Answer these questions from the text on writing a book and rereading Annie Dillard:
1. Who is quoted as saying, "Go as far down the path as you can see"?
2. Which Annie Dillard memoir is being reread?
3. In that memoir, how are section breaks indicated?

DOCUMENT SEGMENT ::
****************************************

I found a lesson in all this pertaining to The Book: I’ve been floundering, looking for an entry point. I did find one, but it sort of sealed back over. My wheels have been spinning like the car on loose snow.

Rereading Annie Dillard has provided focus and a plan. I don’t have a full-blown map, but I do have rough outlines of one. Things are coming together, and I have full faith that just as the continuing crises of the weekend resolved in a timely fashion, so will this manuscript.

One of the very few motivational speaker quotes I recall from the early 80s is from Zig Ziglar who said, “Go as far down the path as you can see. When you get there, you’ll be able to see farther.”

Write as much as you can think of. When you’re
done, you’ll think of more to write.

I’m going to make a tiny poster of those words to put in my line of vision.

Perhaps I’m finally learning to read. No, I don’t mean discerning words, I mean reading deeply with attention to structure as well as story. Last night I began rereading Annie Dillard’s classic memoir, An American Childhood. I recall loving it when I first read it a few years ago, and I love it even more on second glance. I love it both for the quirkiness of her observations and mind, and for the rich observations of Pittsburgh, a city I have become deeply bonded to.

On this read I’m noticing things that I may not have recognized the first time through. For example, she uses no chapter headings at all. The book is written with chapter structure, with dropped paragraphs on the first page of each, and section breaks indicated by double-spacing. But there are no titles at all, not even numbers. Just visual breaks. She does have have units called Prologue, Parts 1-3, and Epilogue.

****************************************

DATA ::

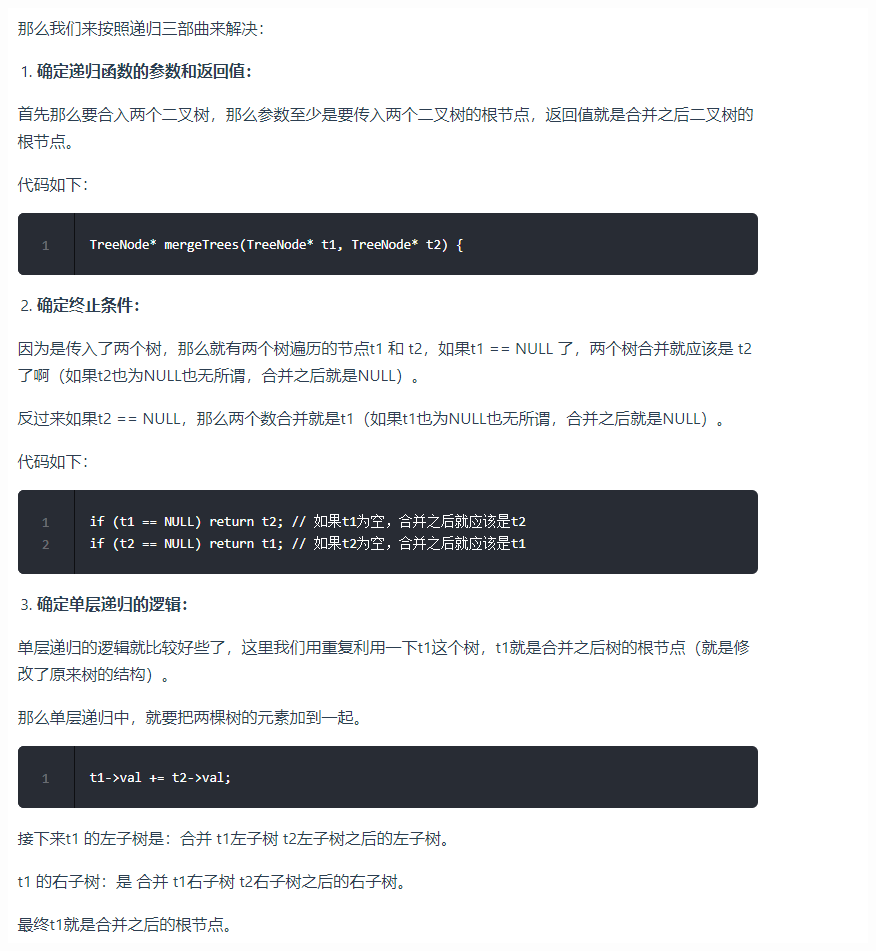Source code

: ![Alt text](https://raw.githubusercontent.com/wangyongalive/note/main/%E7%AE%97%E6%B3%95%E2%80%94%E4%BA%8C%E5%8F%89%E6%A0%91/1636459545472.png)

****************************************

WRITTEN SOLUTION ::
1. Zig Ziglar.
2. An American Childhood.
3. By double-spacing.